Jae-ann is also a third-generation member of the groundbreaking Framingham Heart Study, a cardiovascular cohort study that began in 1948. Much of the now-common knowledge concerning heart disease – such as the effects of diet, exercise, and common medications such as aspirin – is based on this study.

In her free time, Jae-ann enjoys spending time with her family, traveling, gardening, hiking, and volunteering.

Stephanie Fallon

Patient Resource Consultant 

Stephanie was diagnosed with DCM at the age of 15 and has lived well with cardiomyopathy for more than 40 years. In 2012 she learned she has the MYH7 gene mutation which can cause DCM. Of her three children, two have DCM caused by the same gene. Of her three grandchildren, one has DCM with the MYH7 gene mutation.

For more than 20 years Stephanie worked as an accountant. Then, more than 10 years ago, she started a DCM Facebook group to help DCM patients and family members share stories and treatments. She now manages two DCM patient Facebook groups totaling more than 7,000 members. 

Today, Stephanie also works part-time as a patient resource consultant for the DCM Foundation, responding to cardiomyopathy patient questions, sharing information and educational resources, and providing patients and family members with hope and support.

Lea Geli

Marketing and Admin Consultant

Lea received her BA in Communication and began a career as an administrative professional before deciding to stay home full-time and raise her four children.
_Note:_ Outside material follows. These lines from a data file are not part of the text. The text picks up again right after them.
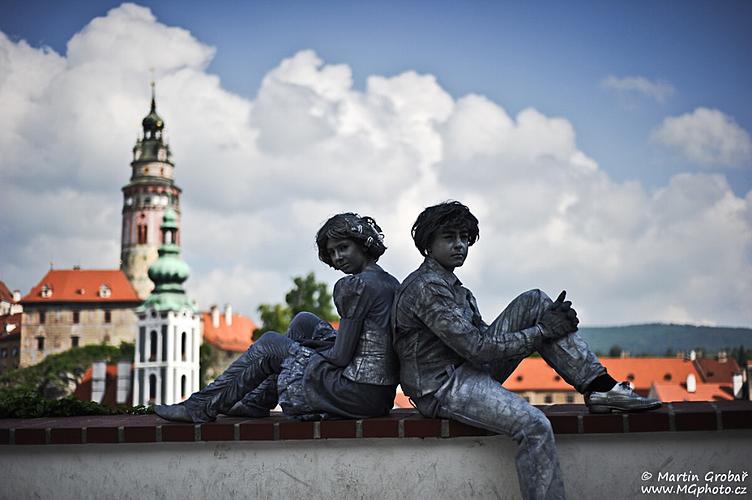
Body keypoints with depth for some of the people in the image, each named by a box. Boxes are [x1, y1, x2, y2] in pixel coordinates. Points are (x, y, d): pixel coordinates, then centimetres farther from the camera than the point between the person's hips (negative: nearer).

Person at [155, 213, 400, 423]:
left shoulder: (356, 286, -15)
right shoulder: (391, 283, 12)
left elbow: (340, 356, -16)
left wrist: (305, 351, 4)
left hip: (358, 396, -8)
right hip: (383, 394, 8)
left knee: (268, 345, 9)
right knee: (304, 322, 21)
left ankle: (201, 407, 20)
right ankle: (255, 403, 29)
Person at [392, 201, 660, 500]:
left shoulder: (451, 286, 17)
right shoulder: (427, 287, -16)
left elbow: (483, 334, 12)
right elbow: (475, 347, -21)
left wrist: (546, 321, -1)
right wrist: (542, 331, -14)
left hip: (470, 369, 10)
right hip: (442, 388, -10)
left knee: (534, 302, 2)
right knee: (534, 426, -31)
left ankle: (599, 387, -5)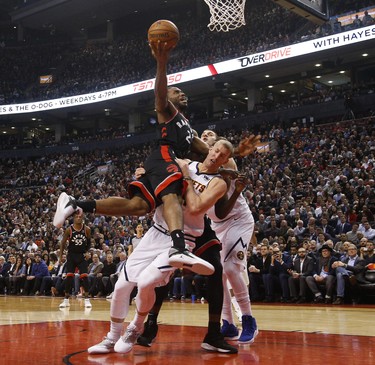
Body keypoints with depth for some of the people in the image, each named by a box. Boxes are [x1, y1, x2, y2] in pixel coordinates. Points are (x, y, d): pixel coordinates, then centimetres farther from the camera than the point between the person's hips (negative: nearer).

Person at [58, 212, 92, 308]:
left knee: (84, 276, -8)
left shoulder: (86, 229, -4)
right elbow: (63, 243, 3)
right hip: (71, 255, 0)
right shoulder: (69, 229, -7)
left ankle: (87, 299, 0)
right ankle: (66, 300, 7)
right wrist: (61, 256, 1)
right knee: (69, 277, -3)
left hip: (82, 256, 0)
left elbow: (89, 242, 10)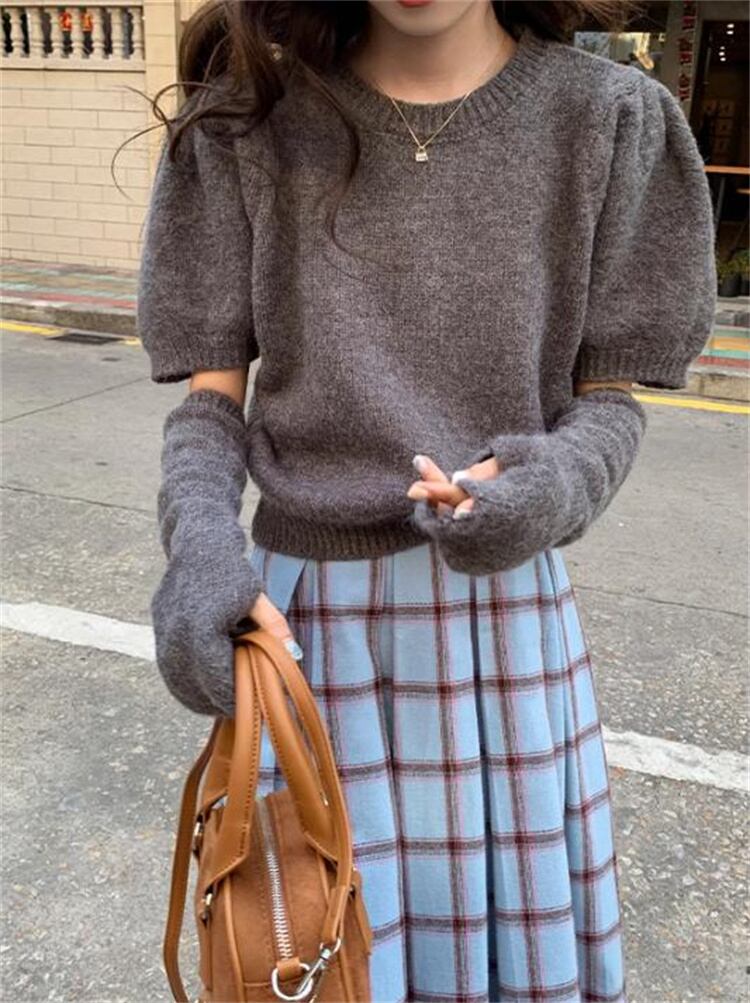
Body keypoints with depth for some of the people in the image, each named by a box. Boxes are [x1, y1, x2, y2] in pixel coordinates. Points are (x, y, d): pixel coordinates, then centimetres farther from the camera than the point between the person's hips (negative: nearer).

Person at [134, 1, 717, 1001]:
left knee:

Today, she works as a gymnastics instructor and is excited to be working part-time for the DCM Foundation. 
 
In 2020, Lea was diagnosed with ARVC after undergoing genetic testing that revealed she carries the DSP gene. She then had an ICD implanted as a preventative measure.  So far she has been able to control her symptoms with medication and feels fortunate to have discovered her disease before it progressed. Lea also has one daughter with the same diagnosis who is being closely monitored.
 
In her free time, Lea enjoys devoting time to her yoga and meditation practice and loves to travel to warm, tropical places.